| Yeah, I'm using Sam's TF wheel on RPi3 and it works great. > it was not feasible to analyze every image captured image from the PiCamera using TensorFlow, due to overheating of the Raspberry Pi when 100% of the CPU was being utilized Just put a heatsink on the CPU. It's like $1.50 ... $1.95 on Adafruit. I glue a heatsink to every RPi3 unit I build. https://www.adafruit.com/products/3082 https://www.adafruit.com/products/3083 > it was taking too long to load the 85 MB model into memory, therefore I needed to load the classifier graph to memory Yeah, one of the first things you learn with TF on the RPi is to daemonize it, load everything you can initially, and then just process everything in a loop.

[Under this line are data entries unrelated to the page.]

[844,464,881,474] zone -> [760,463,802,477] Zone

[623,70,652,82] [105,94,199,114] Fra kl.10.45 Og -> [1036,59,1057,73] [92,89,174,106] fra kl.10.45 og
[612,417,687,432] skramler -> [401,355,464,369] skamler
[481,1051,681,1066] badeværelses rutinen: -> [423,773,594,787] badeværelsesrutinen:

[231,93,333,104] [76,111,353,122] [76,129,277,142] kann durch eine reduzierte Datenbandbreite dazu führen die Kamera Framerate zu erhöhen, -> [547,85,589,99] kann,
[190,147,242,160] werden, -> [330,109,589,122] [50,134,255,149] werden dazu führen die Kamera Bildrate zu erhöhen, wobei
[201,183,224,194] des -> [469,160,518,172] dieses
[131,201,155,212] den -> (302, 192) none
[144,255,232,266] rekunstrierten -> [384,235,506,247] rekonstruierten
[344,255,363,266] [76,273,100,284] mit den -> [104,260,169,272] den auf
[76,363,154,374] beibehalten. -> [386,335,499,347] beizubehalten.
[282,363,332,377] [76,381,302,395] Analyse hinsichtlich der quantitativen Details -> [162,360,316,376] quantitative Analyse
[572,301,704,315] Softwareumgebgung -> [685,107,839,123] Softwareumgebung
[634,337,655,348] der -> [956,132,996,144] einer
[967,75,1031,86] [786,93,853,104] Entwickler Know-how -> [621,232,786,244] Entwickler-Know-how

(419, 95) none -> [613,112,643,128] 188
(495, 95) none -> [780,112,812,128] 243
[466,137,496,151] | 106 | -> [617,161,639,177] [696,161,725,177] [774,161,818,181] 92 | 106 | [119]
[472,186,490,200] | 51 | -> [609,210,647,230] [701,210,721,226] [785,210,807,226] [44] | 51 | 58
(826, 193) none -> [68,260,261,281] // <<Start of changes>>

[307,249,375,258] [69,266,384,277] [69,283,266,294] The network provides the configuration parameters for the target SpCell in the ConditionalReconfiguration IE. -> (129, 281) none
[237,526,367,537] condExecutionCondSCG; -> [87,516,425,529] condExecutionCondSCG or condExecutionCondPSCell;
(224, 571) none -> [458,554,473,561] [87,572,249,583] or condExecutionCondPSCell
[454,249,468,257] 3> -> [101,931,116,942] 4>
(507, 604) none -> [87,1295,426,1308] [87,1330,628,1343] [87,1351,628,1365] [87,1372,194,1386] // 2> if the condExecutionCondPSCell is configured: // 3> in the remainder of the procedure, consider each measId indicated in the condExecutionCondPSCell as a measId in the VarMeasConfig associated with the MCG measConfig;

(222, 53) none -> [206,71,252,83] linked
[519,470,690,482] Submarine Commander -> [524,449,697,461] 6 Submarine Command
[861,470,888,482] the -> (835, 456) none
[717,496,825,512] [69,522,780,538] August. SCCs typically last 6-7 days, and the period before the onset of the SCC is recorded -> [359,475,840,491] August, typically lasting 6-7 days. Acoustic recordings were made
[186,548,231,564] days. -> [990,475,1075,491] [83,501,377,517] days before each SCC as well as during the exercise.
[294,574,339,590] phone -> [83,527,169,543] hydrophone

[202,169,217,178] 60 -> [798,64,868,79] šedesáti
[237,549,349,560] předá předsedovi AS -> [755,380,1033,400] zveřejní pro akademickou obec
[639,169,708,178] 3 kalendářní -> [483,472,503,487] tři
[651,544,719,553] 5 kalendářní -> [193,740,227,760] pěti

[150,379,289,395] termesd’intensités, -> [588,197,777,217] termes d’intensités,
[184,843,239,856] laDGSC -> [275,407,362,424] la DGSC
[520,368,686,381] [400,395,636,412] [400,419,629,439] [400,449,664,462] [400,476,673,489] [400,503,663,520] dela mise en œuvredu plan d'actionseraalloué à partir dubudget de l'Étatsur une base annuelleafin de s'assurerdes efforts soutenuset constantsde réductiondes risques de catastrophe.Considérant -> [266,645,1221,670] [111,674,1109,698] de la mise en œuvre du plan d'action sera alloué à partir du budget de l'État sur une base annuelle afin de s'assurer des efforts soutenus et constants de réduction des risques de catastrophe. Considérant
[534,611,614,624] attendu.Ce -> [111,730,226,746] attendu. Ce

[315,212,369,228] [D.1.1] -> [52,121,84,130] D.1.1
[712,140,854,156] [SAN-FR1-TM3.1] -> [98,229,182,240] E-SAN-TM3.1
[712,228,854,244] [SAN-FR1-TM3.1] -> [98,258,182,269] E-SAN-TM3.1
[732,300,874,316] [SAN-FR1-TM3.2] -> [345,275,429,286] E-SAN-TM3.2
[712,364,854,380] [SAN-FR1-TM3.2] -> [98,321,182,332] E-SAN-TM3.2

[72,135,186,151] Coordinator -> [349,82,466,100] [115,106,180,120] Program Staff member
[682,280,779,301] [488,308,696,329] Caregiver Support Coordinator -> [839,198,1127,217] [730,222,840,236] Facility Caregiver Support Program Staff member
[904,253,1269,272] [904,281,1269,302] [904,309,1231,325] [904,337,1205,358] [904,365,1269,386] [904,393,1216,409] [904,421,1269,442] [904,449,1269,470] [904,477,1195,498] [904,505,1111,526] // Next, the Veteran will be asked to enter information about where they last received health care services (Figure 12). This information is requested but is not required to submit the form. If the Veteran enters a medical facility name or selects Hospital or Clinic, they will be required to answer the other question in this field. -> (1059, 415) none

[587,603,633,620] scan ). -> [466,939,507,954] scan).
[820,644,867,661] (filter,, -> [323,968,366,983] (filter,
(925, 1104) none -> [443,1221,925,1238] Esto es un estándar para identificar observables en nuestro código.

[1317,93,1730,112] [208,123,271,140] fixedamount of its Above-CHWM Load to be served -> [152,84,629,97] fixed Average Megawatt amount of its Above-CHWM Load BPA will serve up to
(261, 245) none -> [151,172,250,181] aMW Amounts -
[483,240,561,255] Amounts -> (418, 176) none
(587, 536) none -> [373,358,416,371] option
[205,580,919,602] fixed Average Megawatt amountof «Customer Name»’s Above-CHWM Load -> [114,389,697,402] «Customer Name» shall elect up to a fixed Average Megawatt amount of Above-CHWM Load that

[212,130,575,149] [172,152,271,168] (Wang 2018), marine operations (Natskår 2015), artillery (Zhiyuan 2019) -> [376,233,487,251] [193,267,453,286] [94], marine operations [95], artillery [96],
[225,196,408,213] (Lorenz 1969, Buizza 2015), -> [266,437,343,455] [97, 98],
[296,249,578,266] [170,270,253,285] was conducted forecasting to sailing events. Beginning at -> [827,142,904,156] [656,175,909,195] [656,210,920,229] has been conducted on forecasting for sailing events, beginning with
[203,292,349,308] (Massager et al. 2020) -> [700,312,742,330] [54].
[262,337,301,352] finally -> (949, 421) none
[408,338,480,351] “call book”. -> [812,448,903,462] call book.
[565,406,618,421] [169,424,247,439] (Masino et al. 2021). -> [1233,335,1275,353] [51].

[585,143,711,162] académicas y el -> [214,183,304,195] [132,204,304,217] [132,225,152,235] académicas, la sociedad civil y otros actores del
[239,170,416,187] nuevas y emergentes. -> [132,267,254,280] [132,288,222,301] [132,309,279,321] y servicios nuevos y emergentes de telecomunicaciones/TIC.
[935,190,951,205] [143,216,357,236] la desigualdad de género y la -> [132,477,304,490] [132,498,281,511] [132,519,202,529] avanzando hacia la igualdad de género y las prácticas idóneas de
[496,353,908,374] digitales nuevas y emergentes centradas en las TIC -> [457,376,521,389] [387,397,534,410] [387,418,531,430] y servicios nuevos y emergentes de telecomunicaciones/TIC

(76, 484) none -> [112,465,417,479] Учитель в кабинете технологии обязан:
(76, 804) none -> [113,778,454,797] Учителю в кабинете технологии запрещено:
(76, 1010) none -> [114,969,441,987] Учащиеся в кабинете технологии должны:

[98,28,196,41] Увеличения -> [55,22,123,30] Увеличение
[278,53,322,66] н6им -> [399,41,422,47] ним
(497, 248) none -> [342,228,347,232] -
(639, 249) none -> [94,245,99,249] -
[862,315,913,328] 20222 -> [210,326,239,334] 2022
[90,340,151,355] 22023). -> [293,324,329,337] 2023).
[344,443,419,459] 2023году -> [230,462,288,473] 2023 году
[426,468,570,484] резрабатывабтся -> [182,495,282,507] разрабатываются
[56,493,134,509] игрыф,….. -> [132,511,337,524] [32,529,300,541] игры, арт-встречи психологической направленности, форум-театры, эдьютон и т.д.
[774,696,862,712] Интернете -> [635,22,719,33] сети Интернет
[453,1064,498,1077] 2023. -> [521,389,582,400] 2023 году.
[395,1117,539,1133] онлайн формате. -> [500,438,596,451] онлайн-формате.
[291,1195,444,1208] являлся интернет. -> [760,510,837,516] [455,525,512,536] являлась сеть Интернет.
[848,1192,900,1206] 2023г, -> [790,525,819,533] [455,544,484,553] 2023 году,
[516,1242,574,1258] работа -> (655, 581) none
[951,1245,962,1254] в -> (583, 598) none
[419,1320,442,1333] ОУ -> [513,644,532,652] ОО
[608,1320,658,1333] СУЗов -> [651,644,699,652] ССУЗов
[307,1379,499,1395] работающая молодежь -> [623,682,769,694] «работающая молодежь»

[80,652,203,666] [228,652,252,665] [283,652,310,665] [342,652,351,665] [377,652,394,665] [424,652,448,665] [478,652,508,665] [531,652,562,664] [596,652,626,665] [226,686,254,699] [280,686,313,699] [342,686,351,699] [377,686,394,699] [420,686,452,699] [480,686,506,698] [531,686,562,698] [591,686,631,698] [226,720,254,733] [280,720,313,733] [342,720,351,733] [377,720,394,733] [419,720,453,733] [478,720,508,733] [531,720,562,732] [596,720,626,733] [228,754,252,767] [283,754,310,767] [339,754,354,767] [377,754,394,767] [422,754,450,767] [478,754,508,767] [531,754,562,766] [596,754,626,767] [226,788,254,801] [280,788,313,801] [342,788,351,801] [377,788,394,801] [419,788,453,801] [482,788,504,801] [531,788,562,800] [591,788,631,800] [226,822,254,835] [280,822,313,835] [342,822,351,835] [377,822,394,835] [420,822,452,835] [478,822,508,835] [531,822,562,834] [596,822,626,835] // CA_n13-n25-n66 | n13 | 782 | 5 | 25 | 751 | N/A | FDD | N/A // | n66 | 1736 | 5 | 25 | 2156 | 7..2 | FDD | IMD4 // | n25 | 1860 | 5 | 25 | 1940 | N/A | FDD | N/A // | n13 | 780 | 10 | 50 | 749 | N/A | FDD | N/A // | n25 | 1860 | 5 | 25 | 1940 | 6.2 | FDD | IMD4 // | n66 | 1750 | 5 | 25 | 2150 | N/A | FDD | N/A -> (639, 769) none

That initialization is super-slow, but after that it's fast enough. YMMV |
Even with the heatsink (which we install on all of the Pis), we were still having overheating issues. We tried a few other things too to mitigate the problem: 1. Reducing sampling rate for the image recognition (but if we reduced this beneath several seconds we could miss the express trains) 2. Using a cooling fan (https://www.amazon.com/gp/product/B013E1OW4G/ref=oh_aui_sear...) - still didn't prevent overheating if the CPU was continuously loaded at 100%. 3. Only sampling images where we detected motion (https://svds.com/streaming-video-analysis-python/)
We decided to use the 3rd option: Leveraging our motion detection algorithm, which while sensitive to false positives, allows us to use Deep Learning image recognition to eliminate those false positives.
Happy to chat more about your experiences daemonize-ing TF applications!